I'm experiencing a triple-fault while booting an OS of my own creation. I have "Gather debugging information" set to "full". VMware is failing to generate the suspend and memory files needed to generate a debug core dump file via vmss2core.
According to dariusd's comment in VMWare workstation monitor.suspend_on_triplefau... |VMware Communities , two files of the form debug.guest should have been created.
I've attached my vmware.log file.
Hi
I am no expert on this type of problems but I noticed that you use
monitor_control.log_vmsample = "TRUE"
while you do not use
monitor.suspend_on_triplefault="true"
as suggested by DariusD in VMWare workstation monitor.suspend_on_triplefau... |VMware Communities
Hi
I am no expert on this type of problems but I noticed that you use
monitor_control.log_vmsample = "TRUE"
while you do not use
monitor.suspend_on_triplefault="true"
as suggested by DariusD in VMWare workstation monitor.suspend_on_triplefau... |VMware Communities
Ah, I had assumed "full debug" also enabled the suspend_on_triplefault feature. Please forgive my naïveté. Thus far I've only used VMware with "supported" OSes. So, I was an "uninformed user". As a result I haven't needed to tinker with my .vmx files directly.

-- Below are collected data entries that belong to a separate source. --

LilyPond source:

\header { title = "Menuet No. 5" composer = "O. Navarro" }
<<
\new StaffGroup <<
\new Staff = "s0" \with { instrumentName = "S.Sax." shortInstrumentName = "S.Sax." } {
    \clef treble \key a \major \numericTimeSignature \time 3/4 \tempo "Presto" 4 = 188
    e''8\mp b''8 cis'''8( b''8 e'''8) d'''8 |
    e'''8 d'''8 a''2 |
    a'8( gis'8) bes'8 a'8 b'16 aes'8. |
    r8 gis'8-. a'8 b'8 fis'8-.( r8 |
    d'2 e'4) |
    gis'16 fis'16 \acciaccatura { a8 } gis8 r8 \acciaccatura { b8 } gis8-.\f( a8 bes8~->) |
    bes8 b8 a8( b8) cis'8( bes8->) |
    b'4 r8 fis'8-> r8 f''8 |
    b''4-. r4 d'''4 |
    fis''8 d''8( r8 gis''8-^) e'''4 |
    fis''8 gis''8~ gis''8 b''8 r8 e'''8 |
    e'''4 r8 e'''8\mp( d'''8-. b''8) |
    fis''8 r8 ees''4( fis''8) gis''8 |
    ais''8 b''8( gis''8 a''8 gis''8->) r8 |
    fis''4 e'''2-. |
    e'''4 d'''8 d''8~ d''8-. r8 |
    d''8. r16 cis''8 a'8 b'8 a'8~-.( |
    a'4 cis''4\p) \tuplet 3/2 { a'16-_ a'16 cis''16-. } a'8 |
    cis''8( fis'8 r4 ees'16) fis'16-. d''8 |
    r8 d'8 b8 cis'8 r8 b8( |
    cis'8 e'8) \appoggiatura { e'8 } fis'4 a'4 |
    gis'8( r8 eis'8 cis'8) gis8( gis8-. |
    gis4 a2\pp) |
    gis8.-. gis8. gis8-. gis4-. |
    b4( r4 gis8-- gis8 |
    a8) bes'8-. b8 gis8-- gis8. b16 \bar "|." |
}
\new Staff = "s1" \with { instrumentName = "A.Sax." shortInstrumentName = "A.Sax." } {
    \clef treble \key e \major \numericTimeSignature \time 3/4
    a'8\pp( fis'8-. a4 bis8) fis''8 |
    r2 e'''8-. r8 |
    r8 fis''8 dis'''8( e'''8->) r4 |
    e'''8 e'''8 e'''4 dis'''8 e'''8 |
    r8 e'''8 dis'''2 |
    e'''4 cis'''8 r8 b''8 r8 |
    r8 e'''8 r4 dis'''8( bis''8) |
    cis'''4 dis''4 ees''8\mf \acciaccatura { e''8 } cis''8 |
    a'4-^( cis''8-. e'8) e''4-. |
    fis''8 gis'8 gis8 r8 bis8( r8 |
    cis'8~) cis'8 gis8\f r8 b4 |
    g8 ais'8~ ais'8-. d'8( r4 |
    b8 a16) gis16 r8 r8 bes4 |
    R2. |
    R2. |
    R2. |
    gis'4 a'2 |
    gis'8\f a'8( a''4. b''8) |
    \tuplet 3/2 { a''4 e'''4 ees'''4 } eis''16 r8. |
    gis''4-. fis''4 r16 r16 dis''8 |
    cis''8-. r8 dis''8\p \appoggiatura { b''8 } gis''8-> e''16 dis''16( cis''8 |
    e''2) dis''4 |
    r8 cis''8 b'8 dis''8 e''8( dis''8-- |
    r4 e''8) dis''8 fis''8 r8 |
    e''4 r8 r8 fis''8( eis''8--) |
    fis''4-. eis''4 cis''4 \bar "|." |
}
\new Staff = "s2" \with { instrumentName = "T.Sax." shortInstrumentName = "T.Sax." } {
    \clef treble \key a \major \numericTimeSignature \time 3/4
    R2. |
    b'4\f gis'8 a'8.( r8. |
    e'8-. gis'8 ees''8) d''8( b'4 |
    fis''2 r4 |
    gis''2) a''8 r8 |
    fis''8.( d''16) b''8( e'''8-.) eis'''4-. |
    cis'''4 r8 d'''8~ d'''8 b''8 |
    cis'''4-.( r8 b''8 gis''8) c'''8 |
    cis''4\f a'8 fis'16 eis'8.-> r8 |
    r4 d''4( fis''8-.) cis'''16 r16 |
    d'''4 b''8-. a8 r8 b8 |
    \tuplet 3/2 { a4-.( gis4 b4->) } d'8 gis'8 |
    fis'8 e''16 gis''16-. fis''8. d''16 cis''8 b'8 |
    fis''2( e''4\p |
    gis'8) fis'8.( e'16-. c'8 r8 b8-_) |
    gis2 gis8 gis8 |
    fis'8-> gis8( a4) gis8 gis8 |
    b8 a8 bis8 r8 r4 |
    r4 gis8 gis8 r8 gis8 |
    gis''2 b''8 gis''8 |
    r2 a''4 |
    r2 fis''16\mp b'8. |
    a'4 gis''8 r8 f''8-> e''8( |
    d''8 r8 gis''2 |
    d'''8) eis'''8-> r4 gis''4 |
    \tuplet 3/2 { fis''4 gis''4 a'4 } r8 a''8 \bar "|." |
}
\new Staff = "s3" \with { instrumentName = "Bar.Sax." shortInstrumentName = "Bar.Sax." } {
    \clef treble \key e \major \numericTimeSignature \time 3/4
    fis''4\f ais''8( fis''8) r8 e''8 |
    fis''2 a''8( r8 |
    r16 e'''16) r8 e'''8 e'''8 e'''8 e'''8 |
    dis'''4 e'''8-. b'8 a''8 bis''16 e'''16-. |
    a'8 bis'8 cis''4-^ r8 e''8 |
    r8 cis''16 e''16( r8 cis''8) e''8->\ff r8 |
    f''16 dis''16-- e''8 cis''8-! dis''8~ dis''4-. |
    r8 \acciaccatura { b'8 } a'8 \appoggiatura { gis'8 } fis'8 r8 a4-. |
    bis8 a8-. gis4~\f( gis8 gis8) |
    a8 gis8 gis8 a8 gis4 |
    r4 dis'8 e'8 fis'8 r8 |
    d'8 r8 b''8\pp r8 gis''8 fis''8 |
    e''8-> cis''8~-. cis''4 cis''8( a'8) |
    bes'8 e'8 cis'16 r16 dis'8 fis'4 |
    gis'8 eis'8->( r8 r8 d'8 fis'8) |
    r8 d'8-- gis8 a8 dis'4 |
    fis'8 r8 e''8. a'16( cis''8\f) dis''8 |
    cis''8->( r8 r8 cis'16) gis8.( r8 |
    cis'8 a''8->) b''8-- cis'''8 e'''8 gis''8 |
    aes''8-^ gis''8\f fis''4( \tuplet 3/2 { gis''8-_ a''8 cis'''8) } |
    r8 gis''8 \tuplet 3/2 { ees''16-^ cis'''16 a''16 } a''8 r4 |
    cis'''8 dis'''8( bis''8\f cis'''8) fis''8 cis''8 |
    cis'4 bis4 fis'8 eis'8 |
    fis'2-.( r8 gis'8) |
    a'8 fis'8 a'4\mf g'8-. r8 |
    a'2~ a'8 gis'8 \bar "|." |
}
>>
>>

I am able to get a core file now.
Thanks for the suggestion.
Anyone know why I'm getting access denied while trying to access the referenced article (VMWare workstation monitor.suspend_on_triplefau... |VMware Communities)?
Try VMWare workstation monitor.suspend_on_triplefault fails
Thank you -- that link worked. But I'm using Fusion, so how do I set "Gather Debugging Information" to "Full" ? I don't see any UI to do that, so I assume it's a .vmx setting?
Add
monitor_control.log_vmsample = "TRUE"
monitor.suspend_on_triplefault="true"to your vmx-file while the VM is powered off.
Perfect, thank you! Any chance I can get a register dump at the point of the triple fault via another vmx setting? I noticed that the VMware.log monitor ring buffer entries that indicated the chain of faults didn't change the RIP or the RSP for each fault (in my case, they were definitely different -- not sure why it didn't change).